About Me

Twenty years ago I asked a Tarot card reader what would I be doing when I was 50. She replied, “I see you doing something so wildly creative, it defies a job title.” Only recently did I realize that was a slick way of saying, “I have no idea of what you’ll be doing.” But that prediction kept me charging ahead to the fifties with zeal and anticipation. Now that the future is today, I’m ready for anything!

The Pentagon Takes Shape

“No it won’t,” I told my husband Mike.

“Yes it will,” he insisted.

The issue being debated is the completion date of the Pentagon, the five-sided chicken coop that Mike is building. When the calendar hits November, a race begins to see which reaches the finish line first, December 31st or whatever major project is on the table.

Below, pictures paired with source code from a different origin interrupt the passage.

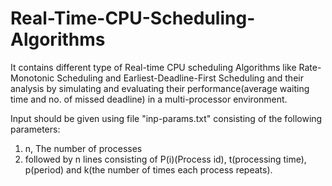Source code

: # Real-Time-CPU-Scheduling-Algorithms
It contains different type of Real-time CPU scheduling Algorithms like Rate-Monotonic Scheduling and Earliest-Deadline-First Scheduling and their analysis by simulating and evaluating their performance(average waiting time and no. of missed deadline) in a multi-processor environment.

Input should be given using file "inp-params.txt" consisting of the following parameters:
1. n, The number of processes
2. followed by n lines consisting of P(i)(Process id), t(processing time), p(period) and k(the number of times each process repeats).
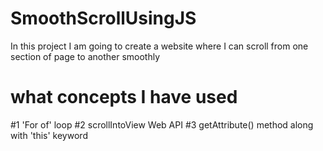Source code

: # SmoothScrollUsingJS
In this project I am going to create a website where I can scroll from one section of page to another smoothly

# what concepts I have used
#1 'For of' loop
#2 scrollIntoView Web API
#3 getAttribute() method along with 'this' keyword


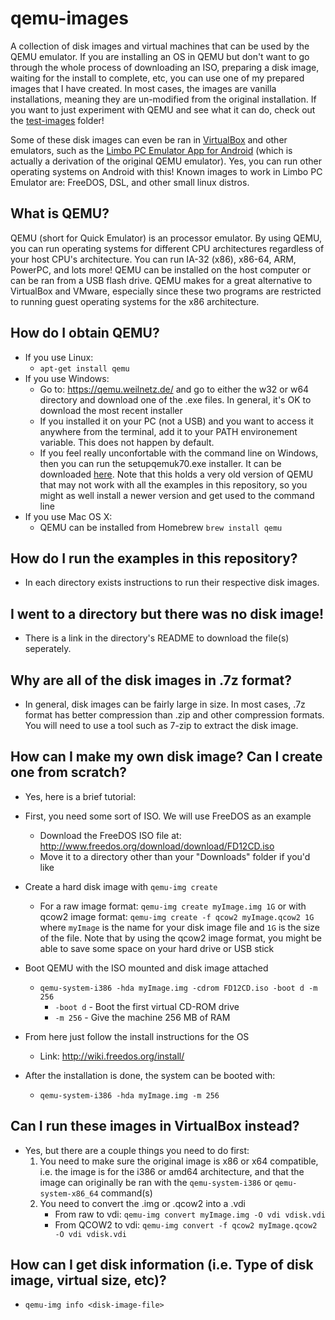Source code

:# qemu-images
A collection of disk images and virtual machines that can be used by the QEMU emulator. If you are installing an OS in QEMU but don't want to go through the whole process of downloading an ISO, preparing a disk image, waiting for the install to complete, etc, you can use one of my prepared images that I have created. In most cases, the images are vanilla installations, meaning they are un-modified from the original installation. If you want to just experiment with QEMU and see what it can do, check out the [test-images](https://github.com/palmercluff/qemu-images/tree/master/test-images) folder!

Some of these disk images can even be ran in [VirtualBox](https://www.virtualbox.org/) and other emulators, such as the [Limbo PC Emulator App for Android](http://limboemulator.weebly.com/) (which is actually a derivation of the original QEMU emulator). Yes, you can run other operating systems on Android with this! Known images to work in Limbo PC Emulator are: FreeDOS, DSL, and other small linux distros.

## What is QEMU?
QEMU (short for Quick Emulator) is an processor emulator. By using QEMU, you can run operating systems for different CPU architectures regardless of your host CPU's architecture. You can run IA-32 (x86), x86-64, ARM, PowerPC, and lots more! QEMU can be installed on the host computer or can be ran from a USB flash drive. QEMU makes for a great alternative to VirtualBox and VMware, especially since these two programs are restricted to running guest operating systems for the x86 architecture.

## How do I obtain QEMU?
- If you use Linux:
  - `apt-get install qemu`
- If you use Windows:
  - Go to: https://qemu.weilnetz.de/ and go to either the w32 or w64 directory and download one of the .exe files. In general, it's OK to download the most recent installer
  - If you installed it on your PC (not a USB) and you want to access it anywhere from the terminal, add it to your PATH environement variable. This does not happen by default.
  - If you feel really unconfortable with the command line on Windows, then you can run the setupqemuk70.exe installer. It can be downloaded [here](https://drive.google.com/open?id=1e0A9OmJoRkopfYvsW4dGaUzCx0H_kIwQ). Note that this holds a very old version of QEMU that may not work with all the examples in this repository, so you might as well install a newer version and get used to the command line
- If you use Mac OS X:
  - QEMU can be installed from Homebrew `brew install qemu`

## How do I run the examples in this repository?
- In each directory exists instructions to run their respective disk images.

## I went to a directory but there was no disk image!
- There is a link in the directory's README to download the file(s) seperately.

## Why are all of the disk images in .7z format?
- In general, disk images can be fairly large in size. In most cases, .7z format has better compression than .zip and other compression formats. You will need to use a tool such as 7-zip to extract the disk image.

## How can I make my own disk image? Can I create one from scratch?

- Yes, here is a brief tutorial:

- First, you need some sort of ISO. We will use FreeDOS as an example
  - Download the FreeDOS ISO file at: http://www.freedos.org/download/download/FD12CD.iso
  - Move it to a directory other than your "Downloads" folder if you'd like
  
- Create a hard disk image with `qemu-img create`
  - For a raw image format: `qemu-img create myImage.img 1G` or with qcow2 image format: `qemu-img create -f qcow2 myImage.qcow2 1G` where `myImage` is the name for your disk image file and `1G` is the size of the file. Note that by using the qcow2 image format, you might be able to save some space on your hard drive or USB stick

- Boot QEMU with the ISO mounted and disk image attached
  - `qemu-system-i386 -hda myImage.img -cdrom FD12CD.iso -boot d -m 256`
    - `-boot d` - Boot the first virtual CD-ROM drive
    - `-m 256`  - Give the machine 256 MB of RAM
    
- From here just follow the install instructions for the OS
  - Link: http://wiki.freedos.org/install/

- After the installation is done, the system can be booted with:
  - `qemu-system-i386 -hda myImage.img -m 256`

## Can I run these images in VirtualBox instead?
- Yes, but there are a couple things you need to do first:
  1. You need to make sure the original image is x86 or x64 compatible, i.e. the image is for the i386 or amd64 architecture, and that the image can originally be ran with the `qemu-system-i386` or `qemu-system-x86_64` command(s)
  2. You need to convert the .img or .qcow2 into a .vdi
     - From raw to vdi: `qemu-img convert myImage.img -O vdi vdisk.vdi`
     - From QCOW2 to vdi: `qemu-img convert -f qcow2 myImage.qcow2 -O vdi vdisk.vdi`

## How can I get disk information (i.e. Type of disk image, virtual size, etc)?
- `qemu-img info <disk-image-file>`
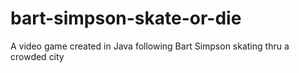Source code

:# bart-simpson-skate-or-die
A video game created in Java following Bart Simpson skating thru a crowded city
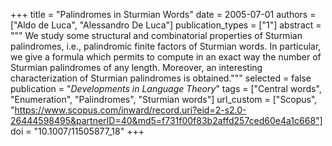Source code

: +++
title = "Palindromes in Sturmian Words"
date = 2005-07-01
authors = ["Aldo de Luca", "Alessandro De Luca"]
publication_types = ["1"]
abstract = """
We study some structural and combinatorial properties of Sturmian palindromes,
i.e., palindromic finite factors of Sturmian words. In particular, we give a
formula which permits to compute in an exact way the number of Sturmian
palindromes of any length. Moreover, an interesting characterization of Sturmian
palindromes is obtained."""
selected = false
publication = "*Developments in Language Theory*"
tags = ["Central words", "Enumeration", "Palindromes", "Sturmian words"]
url_custom = ["Scopus", "https://www.scopus.com/inward/record.uri?eid=2-s2.0-26444598495&partnerID=40&md5=f731f00f83b2affd257ced60e4a1c668"]
doi = "10.1007/11505877_18"
+++
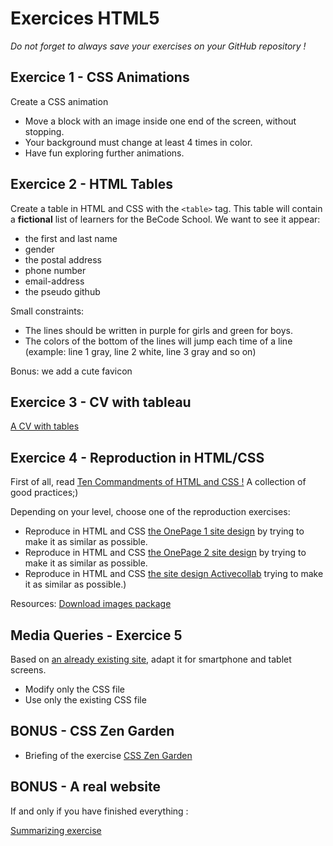 # Exercices HTML5
*Do not forget to always save your exercises on your GitHub repository !*

## Exercice 1 - CSS Animations

Create a CSS animation
- Move a block with an image inside one end of the screen, without stopping.
- Your background must change at least 4 times in color.
- Have fun exploring further animations.

## Exercice 2 - HTML Tables

Create a table in HTML and CSS with the `<table>` tag.
This table will contain a **fictional** list of learners for the BeCode School. We want to see it appear:
- the first and last name
- gender
- the postal address
- phone number
- email-address
- the pseudo github

Small constraints:
- The lines should be written in purple for girls and green for boys.
- The colors of the bottom of the lines will jump each time of a line (example: line 1 gray, line 2 white, line 3 gray and so on)

Bonus: we add a cute favicon

## Exercice 3 - CV with tableau

[A CV with tables](Training-table-en.md)

## Exercice 4 - Reproduction in HTML/CSS

First of all, read [Ten Commandments of HTML and CSS !](Ten-Commandments-of-HTML-and-CSS-EN.md)
A collection of good practices;)

Depending on your level, choose one of the reproduction exercises:
- Reproduce in HTML and CSS [the OnePage 1 site design](onepager-1.jpg) by trying to make it as similar as possible.
- Reproduce in HTML and CSS [the OnePage 2 site design](onepager-2.png) by trying to make it as similar as possible.
- Reproduce in HTML and CSS [the site design Activecollab](capture-fullpage.png) trying to make it as similar as possible.)

Resources: [Download images package](onepage-images.zip "Download resources package")

## Media Queries - Exercice 5

Based on [an already existing site](exo-respons.zip), adapt it for smartphone and tablet screens.
- Modify only the CSS file
- Use only the existing CSS file

## BONUS - CSS Zen Garden

- Briefing of the exercise [CSS Zen Garden](CSSZenGarden-en.md)

## BONUS - A real website

If and only if you have finished everything :

[Summarizing exercise](Training-recap-en.md)
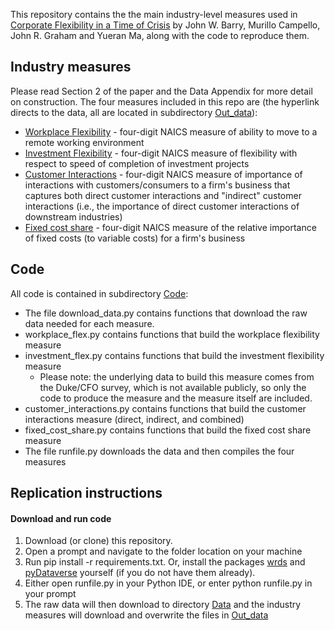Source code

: This repository contains the the main industry-level measures used in [Corporate Flexibility in a Time of Crisis](https://papers.ssrn.com/sol3/papers.cfm?abstract_id=3778789) by John W. Barry, Murillo Campello, John R. Graham and Yueran Ma, along with the code to reproduce them.
## Industry measures
Please read Section 2 of the paper and the Data Appendix for more detail on construction. The four measures included in this repo are (the hyperlink directs to the data, all are located in subdirectory [Out_data](Out_data/)):
- [Workplace Flexibility](./Out_Data/workplace_flex.csv) - four-digit NAICS measure of ability to move to a remote working environment
- [Investment Flexibility](./Out_Data/investment_flex.csv) - four-digit NAICS measure of flexibility with respect to speed of completion of investment projects
- [Customer Interactions](./Out_Data/customer_interactions.csv) - four-digit NAICS measure of importance of interactions with customers/consumers to a firm's business that captures both direct customer interactions and "indirect" customer interactions (i.e., the importance of direct customer interactions of downstream industries)
- [Fixed cost share](./Out_Data/fixed_cost_share.csv) - four-digit NAICS measure of the relative importance of fixed costs (to variable costs) for a firm's business

## Code
All code is contained in subdirectory [Code](/Code/):
- The file download_data.py contains functions that download the raw data needed for each measure. 
- workplace_flex.py contains functions that build the workplace flexibility measure
- investment_flex.py contains functions that build the investment flexibility measure
  - Please note: the underlying data to build this measure comes from the Duke/CFO survey, which is not available publicly, so only the code to produce the measure and the measure itself are included. 
- customer_interactions.py contains functions that build the customer interactions measure (direct, indirect, and combined)
- fixed_cost_share.py contains functions that build the fixed cost share measure
- The file runfile.py downloads the data and then compiles the four measures
## Replication instructions
#### Download and run code
1. Download (or clone) this repository.
2. Open a prompt and navigate to the folder location on your machine
3. Run pip install -r requirements.txt. Or, install the packages [wrds](https://wrds-www.wharton.upenn.edu/documents/1443/wrds_connection.html) and [pyDataverse](https://pydataverse.readthedocs.io/en/latest/) yourself (if you do not have them already).
5. Either open runfile.py in your Python IDE, or enter python runfile.py in your prompt
6. The raw data will then download to directory [Data](/Data/) and the industry measures will download and overwrite the files in [Out_data](/Out_data/)


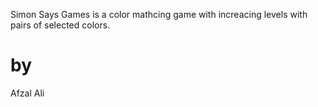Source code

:Simon Says Games is a color mathcing game with increacing levels
with pairs of selected colors.


# by
Afzal Ali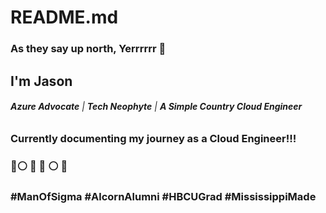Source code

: # README.md


### As they say up north, Yerrrrrr 👋

## I'm Jason

###### ***Azure Advocate*** | ***Tech Neophyte*** | ***A Simple Country Cloud Engineer***

### Currently documenting my journey as a Cloud Engineer!!!

### 🔵⚪ 💜 💛 ⚪ 🔵

### #ManOfSigma #AlcornAlumni #HBCUGrad #MississippiMade

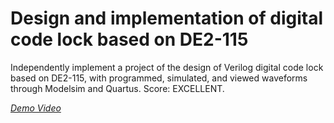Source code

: # Design and implementation of digital code lock based on DE2-115
Independently implement a project of the design of Verilog digital code lock based on DE2-115, with programmed, simulated, and viewed waveforms through Modelsim and Quartus. Score: EXCELLENT.

[*Demo Video*](https://youtu.be/HS3wS0boEv8 "Demo Video")

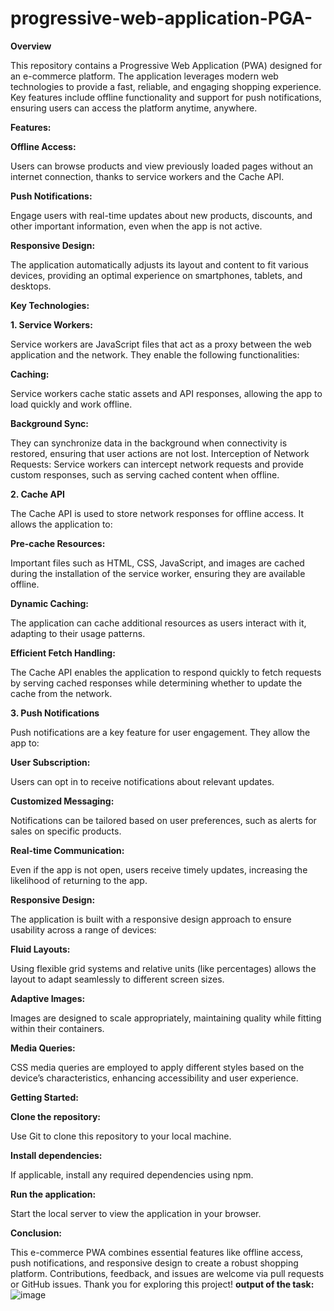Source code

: # progressive-web-application-PGA-

**Overview**

This repository contains a Progressive Web Application (PWA) designed for an e-commerce platform. The application leverages modern web technologies to provide a fast, reliable, and engaging shopping experience. Key features include offline functionality and support for push notifications, ensuring users can access the platform anytime, anywhere.

**Features:**

**Offline Access:**

Users can browse products and view previously loaded pages without an internet connection, thanks to service workers and the Cache API.

**Push Notifications:**

Engage users with real-time updates about new products, discounts, and other important information, even when the app is not active.

**Responsive Design:**

The application automatically adjusts its layout and content to fit various devices, providing an optimal experience on smartphones, tablets, and desktops.

**Key Technologies:**

**1. Service Workers:**

Service workers are JavaScript files that act as a proxy between the web application and the network. They enable the following functionalities:

**Caching:**

Service workers cache static assets and API responses, allowing the app to load quickly and work offline.

**Background Sync:**

They can synchronize data in the background when connectivity is restored, ensuring that user actions are not lost.
Interception of Network Requests: Service workers can intercept network requests and provide custom responses, such as serving cached content when offline.

**2. Cache API**

The Cache API is used to store network responses for offline access. It allows the application to:

**Pre-cache Resources:**

Important files such as HTML, CSS, JavaScript, and images are cached during the installation of the service worker, ensuring they are available offline.

**Dynamic Caching:**

The application can cache additional resources as users interact with it, adapting to their usage patterns.

**Efficient Fetch Handling:**

The Cache API enables the application to respond quickly to fetch requests by serving cached responses while determining whether to update the cache from the network.

**3. Push Notifications**

Push notifications are a key feature for user engagement. They allow the app to:

**User Subscription:**

Users can opt in to receive notifications about relevant updates.

**Customized Messaging:**

Notifications can be tailored based on user preferences, such as alerts for sales on specific products.

**Real-time Communication:**

Even if the app is not open, users receive timely updates, increasing the likelihood of returning to the app.

**Responsive Design:**

The application is built with a responsive design approach to ensure usability across a range of devices:

**Fluid Layouts:**

Using flexible grid systems and relative units (like percentages) allows the layout to adapt seamlessly to different screen sizes.

**Adaptive Images:**

Images are designed to scale appropriately, maintaining quality while fitting within their containers.

**Media Queries:**

CSS media queries are employed to apply different styles based on the device’s characteristics, enhancing accessibility and user experience.

**Getting Started:**

**Clone the repository:**

Use Git to clone this repository to your local machine.

**Install dependencies:**

If applicable, install any required dependencies using npm.

**Run the application:**

Start the local server to view the application in your browser.

**Conclusion:**

This e-commerce PWA combines essential features like offline access, push notifications, and responsive design to create a robust shopping platform. Contributions, feedback, and issues are welcome via pull requests or GitHub issues. Thank you for exploring this project!
**output of the task:**
![image](https://github.com/user-attachments/assets/04ff5a78-71d8-4a4d-9429-6cee813164f7)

To my way of thinking, progress is slow. If you can’t track it on an Excel spread sheet, it’s not happening.  Mike says progress in construction occurs in baby steps and giant leaps. Putting up the frame, filling in the corners and caulking up cracks are the baby steps. Putting up walls and installing windows are the giant leaps.

One of the rules on our farm, outside of No Mean Animals, is Don’t Throw Anything Away Because The Minute You Do You’ll Wish You Hadn’t. The drawback being, it’s easy for your property to lose curb appeal. The benefit, you can throw together a chicken coop for roughly fifty bucks.

The former owner of our house also believed in the No Throwaway Rule. Mike was rummaging in the garage and found a stash of small windows and a couple of sliding patio windows, making the Pentagon a chicken coop with a picture-window view.  All windows either slide or crank open to keep the interior from becoming a broaster.

The finishing touch is a set of 1960s-era monkey bars that will be joined to the Pentagon by a chicken run made of orange plastic snow fencing. The monkey bars are from the old Kerrick School and are close cousins of the monkey bars from Alfred Hitchcock’s The Birds. Our set will be entirely covered with snow fencing during Phase Two of construction.

Our farm has been a diploma mill for foxes earning a Ph.D.: Pilfering Hens Daily. But no more. Whenever the Pentagon will be completed, it'll be "better than new," an expression my Dad used whenever he finished a repair job. He'd be proud of Mike's work. The Pentagon's skeleton has withstood winds of fifty miles an hour. It will be sunny and spacious. Add WiFi and I might commandeer it for a writer's office!